Instruction:
In the entries below, how many lines contain the string "tempat"? Give the number by itself.

Entries shown:
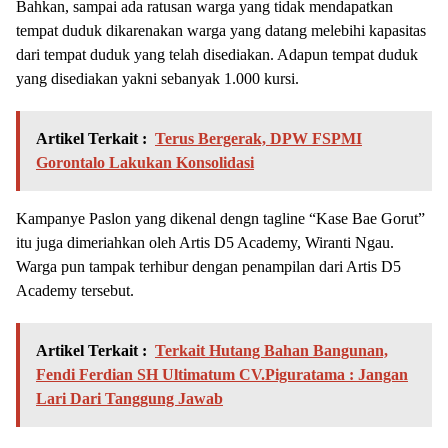
Bahkan, sampai ada ratusan warga yang tidak mendapatkan
tempat duduk dikarenakan warga yang datang melebihi kapasitas
dari tempat duduk yang telah disediakan. Adapun tempat duduk
yang disediakan yakni sebanyak 1.000 kursi.
Artikel Terkait :
Terus Bergerak, DPW FSPMI
Gorontalo Lakukan Konsolidasi
Kampanye Paslon yang dikenal dengn tagline “Kase Bae Gorut”
itu juga dimeriahkan oleh Artis D5 Academy, Wiranti Ngau.
Warga pun tampak terhibur dengan penampilan dari Artis D5
Academy tersebut.
Artikel Terkait :
Terkait Hutang Bahan Bangunan,
Fendi Ferdian SH Ultimatum CV.Piguratama : Jangan
Lari Dari Tanggung Jawab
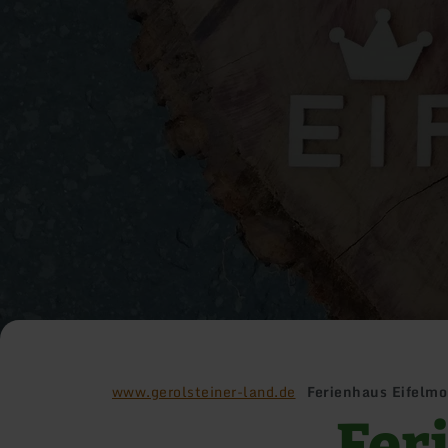
www.gerolsteiner-land.de
Ferienhaus Eifelm
Fer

Result of the exercise:
2